[Date Prev][Date Next][Thread Prev][Thread Next]
[Date Index]
[Thread Index]
- Subject: Re: New to Lua, a few big surprises and still struggling to compile/run my first experiment
- From: Bulat Ziganshin <bulat.ziganshin@...>
- Date: Wed, 30 May 2018 13:01:00 +0300
Hello Avinash,
Sunday, May 6, 2018, 1:18:11 AM, you wrote:
> I was able to write a small Lua+FLTK GUI program in under 1 MB.
> But FLTK is old & ugly(in my opinion) and I really wanted something
> that looked native and modern.
I investigated a lot of GUI librraies last years, looking for small,
portable, nice-looking and easy to use solution, so I can give you some
advice:
- IUP Lua is small (500 KB to 3 MB depending on features you need) and
developed by Lua authors themself.

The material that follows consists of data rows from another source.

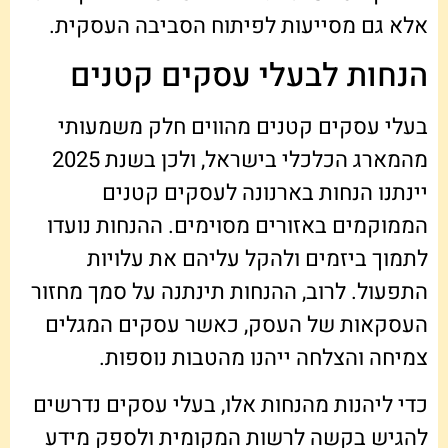
אלא גם מסייעות לפיתוח הסביבה העסקית.
הנחות לבעלי עסקים קטנים
בעלי עסקים קטנים מהווים חלק משמעותי
מהמארג הכלכלי בישראל, ולכן בשנת 2025
יינתנו הנחות בארנונה לעסקים קטנים
הממוקמים באזורים מסוימים. ההנחות נועדו
לתמוך ביזמים ולהקל עליהם את עלויות
התפעול. לרוב, ההנחות תינתנה על סמך מחזור
העסקאות של העסק, כאשר עסקים המגלים
צמיחה והצלחה ייהנו מהטבות נוספות.
כדי ליהנות מהנחות אלו, בעלי עסקים נדרשים
להגיש בקשה לרשות המקומית ולספק מידע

It has simple Lua API. It's not as
ugly as FLTK, but looks pretty simple (similar to classic Windows
programs)
- "Dear IMGui" is very small (400 KB for everything + a few
hundred KBs for Lua binding) and provides modern-looking flat view.

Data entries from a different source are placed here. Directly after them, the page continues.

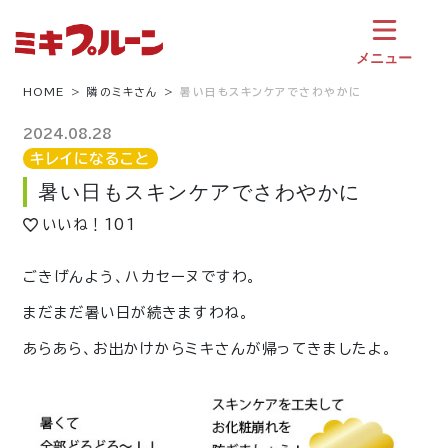
コ
ン
テ
メニュー
ン
ツ
HOME
隣のミキさん
暑い日もスキンケアでさわやかに
へ
ス
2024.08.28
キ
キレイになること
ッ
暑い日もスキンケアでさわやかに
プ
いいね！
101
ごきげんよう、ハカセーヌですわ。
まだまだ暑い日が続きますわね。
あらあら、お出かけからミキさんが帰ってきましたよ。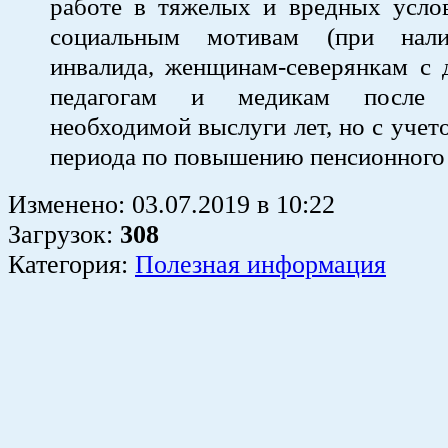
работе в тяжелых и вредных услов
социальным мотивам (при нали
инвалида, женщинам-северянкам с 
педагогам и медикам после п
необходимой выслуги лет, но с учет
периода по повышению пенсионного 
Изменено:
03.07.2019
в
10:22
Загрузок
:
308
Категория:
Полезная информация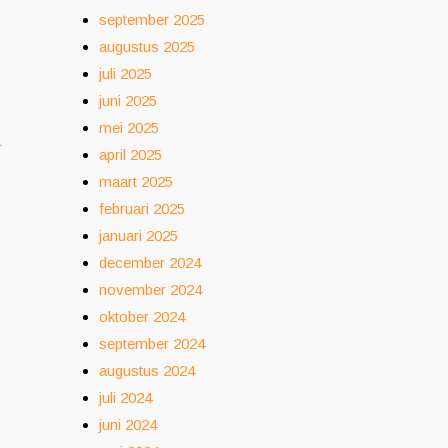
september 2025
augustus 2025
juli 2025
juni 2025
mei 2025
r
april 2025
maart 2025
februari 2025
januari 2025
december 2024
november 2024
oktober 2024
september 2024
augustus 2024
juli 2024
juni 2024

It's a bit limited, though, in particular GridView lacks some features.
Lua binding: https://github.com/patrickriordan/imgui_lua_bindings
- for a more traditional choice, there are bindings to wxWindows (wxLua)
and Qt (lqt and qtlua) - they will cost you 10-20 MB and provide
modern-looking GUI. You can download ZeroBraneStudio Lua IDE to see
wxLua in action and browse the IDE sources
Aside of Lua-enabled libraries, there is Sciter GUI library that provides
a pretty close emulation of html5+css3+js in just 5-10 MB. It
provides all the niceties of modern-looking html-based GUIs, There
are Windows and Mac versions, while Linux version ATM is in
alpha stage with slow development
Finally, there is Qt Quick which provides nice declarative language,
modern-looking (similar to html) GUIs and costs about 30 MB. It can be
halved but this requires compiling library yourself. It can be even
rendered remotely in browser via WebGL backend
I personally will choose between the last two because they are
feature-complete (unlike ImGui), provide modern-looking fluid GUI
(unlike IUP) and either support well-known html programming model
(Sciter) or high-level declarative language (Qt Quick)
PS: For curiosity, there is also Red language, whose whole
environment including compiler, libraries and GUI library is about 1 MB!
Unfortunately, its GUI library is limited (no GridView at all)
and portability to Mac/Linux is under development. But it's the most
compact GUI description language I've seen - f.e. the entire
calculator example is just about 5 lines of code!!!